Tipperary suffered their heaviest defeat ever in an All-Ireland semi-final, or final, in Croke Park yesterday. The All-Ireland final of '64 was well avenged. I could throw in another one before I was born - Killarney 1937; remembered especially for the outstanding displays by the two greats from Carrick-on-Suir, Willie Wall and Jimmy Cooney - when Tipperary's victory margin was a point less than yesterday's defeat. The obsession to get the ball into the hand which has permeated through hurling for more than 30 years eminently suits certain counties - not Tipperary. If Tipperary's senior All-Ireland's are not to be even more sparse than they have been for the past 47 years, they will have to return to their traditional style of first time striking on the ground and in the air and avoid handling when ever possible. In the scrummages, the ball should be worked out to an alerted team mate, by hurley or boot, who should move it towards the opponents goal as quickly as possible thereby avoiding the mostly unproductive attempts to get the ball into the hand. There are times when it is more beneficial to handle the ball and place it to the best advantage of a team mate—a player's instinct will dictate when this should happen.

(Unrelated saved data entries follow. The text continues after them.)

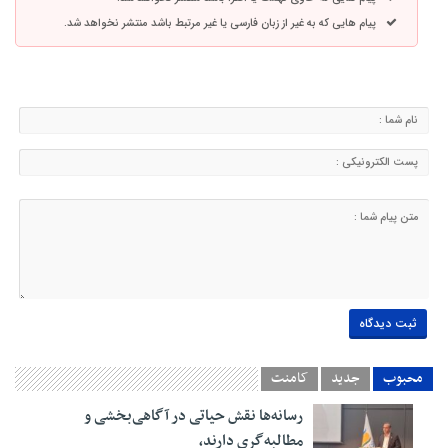
پیام هایی که به غیر از زبان فارسی یا غیر مرتبط باشد منتشر نخواهد شد.
محبوب
جدید
کامنت
رسانه‌ها نقش حیاتی در آگاهی‌بخشی و
مطالبه‌گری دارند،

For hurling in general, the great skill of ground and air striking should be cultivated in players from a young age. This is not happening at present despite the fact that large amounts of cash are being apportioned to coaching. Referees should receive directions from Central Council as to how they should react when a player "pulls" on a ball and contact is made with an opponent accidentally in the process. They are making erratic decisions at present.

Monday 6 August 2012

Donegal Determination and Skill

All-Ireland SFC Quarter Final:

Donegal 1-12; Kerry 1-10

Donegal's victory over Kerry was based on tremendous physical fitness and presence; top class organization and skillful use of the ball. When they moved the ball forward at a fast pace—as they did on a few occasions—they got terrific scores. I do not think there would be much envy, anywhere, to a Donegal-Mayo final!

Bridge Too Far for Gallant Crew

All-Ireland MFC Quarter-Final:

Tipperary 1-8; Mayo 0-19

The defeat of the Tipperary minor footballers was a very sad moment for me. I believe that complacency was the main cause of this setback. No matter how hard a manager and selectors try to dispel such notions, it seeps into the players minds and the underdog is given the opportunity to capitalize. Having longed for football success at national level for more than sixty years, I want to say to every member of the panel of players, to the manager and his fellow selectors: "Thank you". I have witnessed many false dawns in the past but, with youth at the helm, I feel that on this occasion it will prove to be a springboard for future success. I would like to see young people with good football lineage filling key positions at board level.